I can say from personal experience that you do not want to suffer from shingles. I had an outbreak at 23, which I’m assuming is pretty rare. It’s associated with old and immunocompromised patients, but it can also erupt because of extreme stress, which is what I believe happened in my case. I had just moved across the country, started medical school, and ‘came out’ to my very Christian parents about my atheism – there was definitely a significant amount of stress in my life at the time, though I was trying to manage it by exercising and eating relatively healthy (obviously it wasn’t enough!).
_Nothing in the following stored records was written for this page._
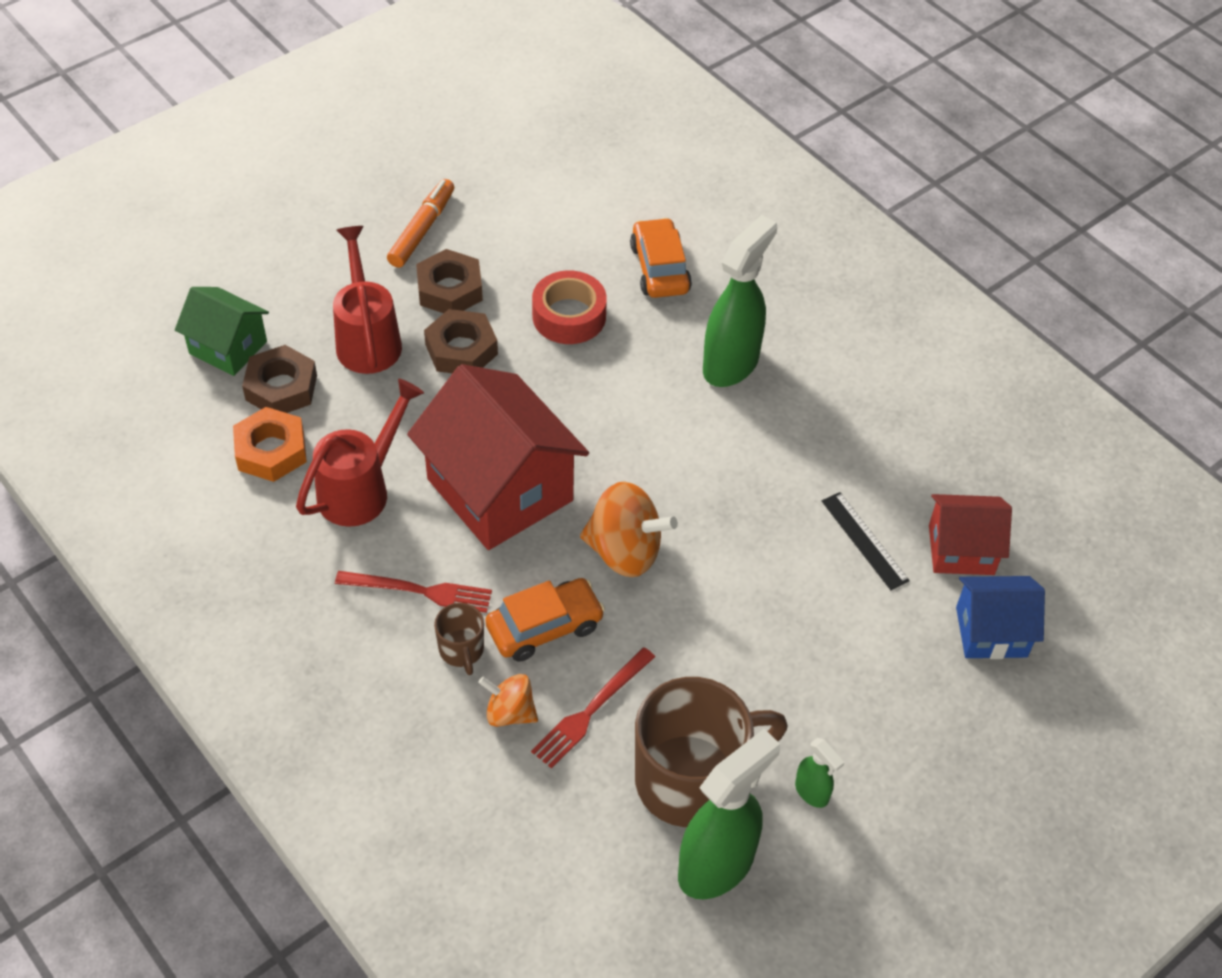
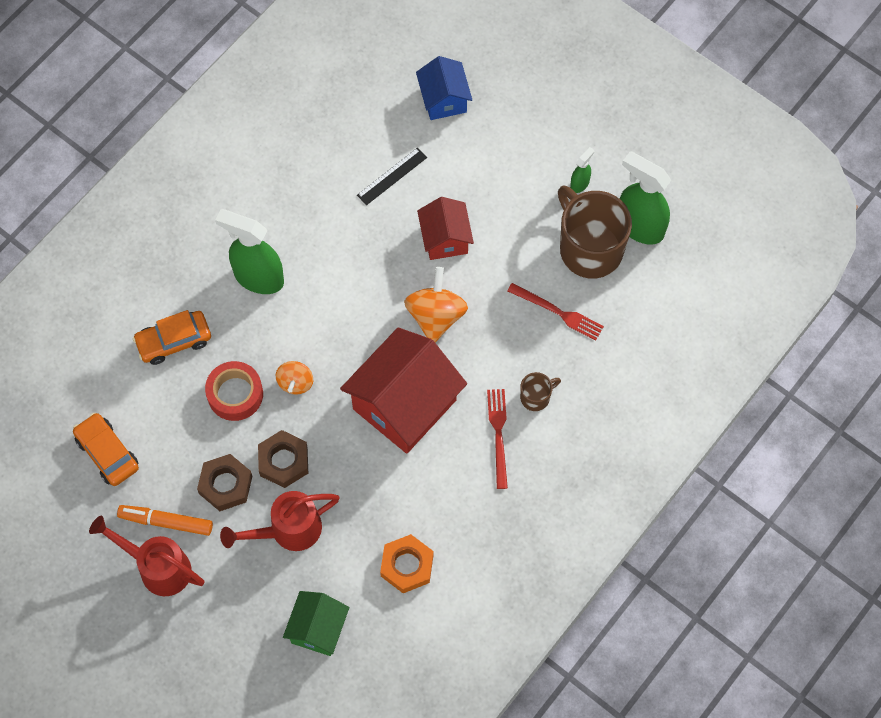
camera: 100 degrees left, 15 degrees up
brown nut [242,345,317,413] -> none
red watering can [296,379,424,527] -> red watering can moved to [89,516,205,596]
orange spinning top [478,674,538,727] -> orange spinning top moved to [276,361,313,394]
orange car [485,578,605,662] -> orange car moved to [73,413,139,486]
red house [929,494,1012,575] -> red house moved to [417,197,474,260]

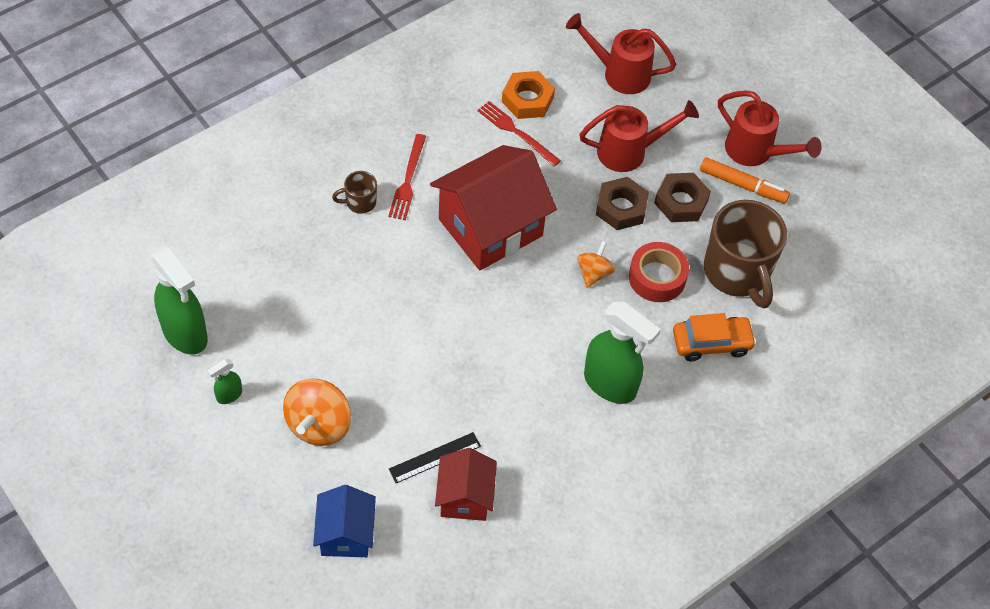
camera: 170 degrees left, 10 degrees down
orange car [73,413,139,486] -> none
green house [283,591,349,656] -> red watering can [566,13,676,94]
orange spinning top [404,267,468,342] -> orange spinning top moved to [283,379,351,446]
red house [417,197,474,260] -> red house moved to [435,448,497,521]
red fork [507,283,604,340] -> red fork moved to [477,101,561,167]
brown mug [558,186,632,279] -> brown mug moved to [704,200,787,308]

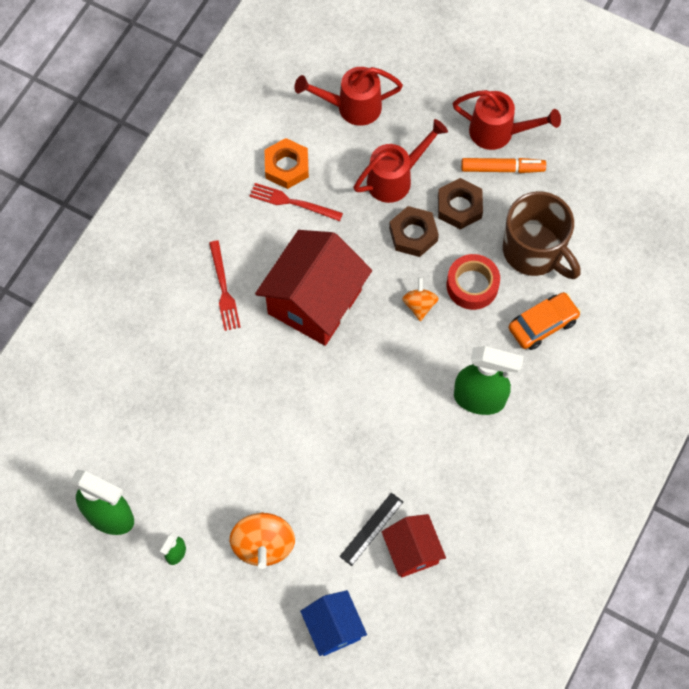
camera: 20 degrees left, 10 degrees up
brown mug [332,171,377,214] -> none

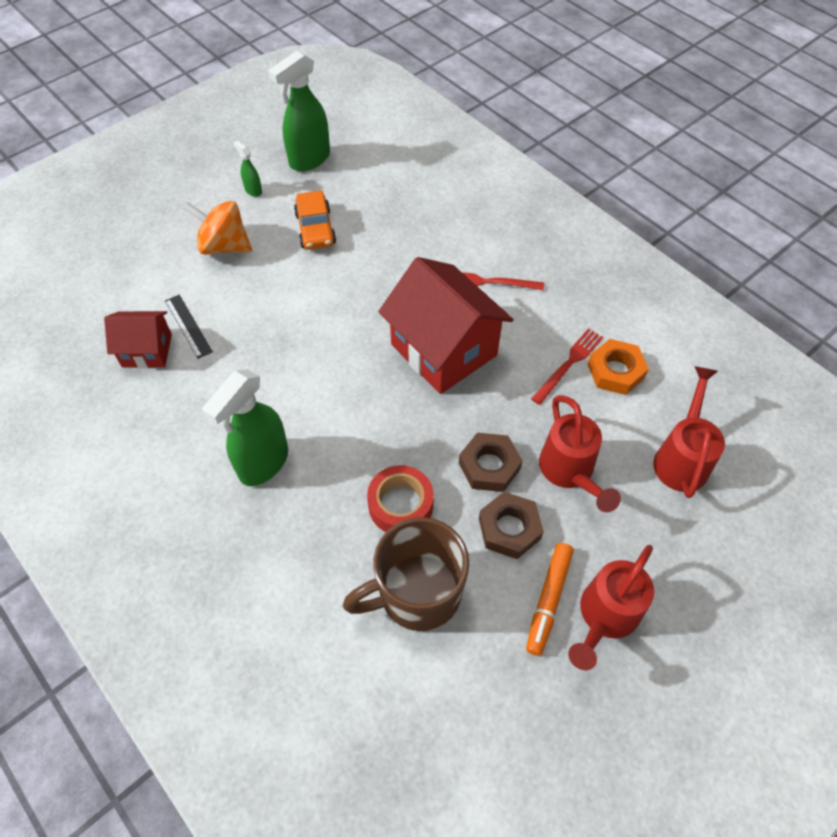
camera: 110 degrees right, 10 degrees down
blue house [300,590,367,656] -> none
orange spinning top [402,277,439,321] -> none
orange car [508,292,581,350] -> orange car moved to [294,190,336,250]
I had what I assumed to be multiple bug bites or poison ivy (I’m an outdoorsy person), and decided to go to the doctor after the ‘bites’ wouldn’t heal and appeared to get worse. Fortunately my primary care doctor identified it immediately as shingles (literally, she took less than one second) and put me on retroviral therapy for a week to put the virus in check, but I’m not sure whether other doctors would be so quick to catch it in a younger patient, which I believe was part of the problem with the woman in the article who was repeatedly misdiagnosed (plus it was on her scalp which probably made it more difficult to see). The next few weeks were miserable, to put it mildly, as the blisters crusted over and went from causing a minor tingling sensation to spontaneous severe, sharp pain. Even after the spots healed and disappeared, I would still get random tingling or brief pain for months. Fortunately this disappeared, but in some individuals (the article says about 20%) this pain never goes away and is referred to as ‘postherpetic neuralgia’ (PHN). I feel very sorry for anyone who suffers from PHN – I think I would go crazy if I had to live with those sensations for the rest of my life.

So would I get a shingles vaccine? I think it’s sort of a moot point for me – having suffered from shingles already the odds of a second incident are small. Still, if I were older and in a risk group for an attack, I would probably get the vaccine. It’s worth the $200-300 not to experience the weeks of weird sensations and pain, and definitely worth it to avoid experiencing PHN.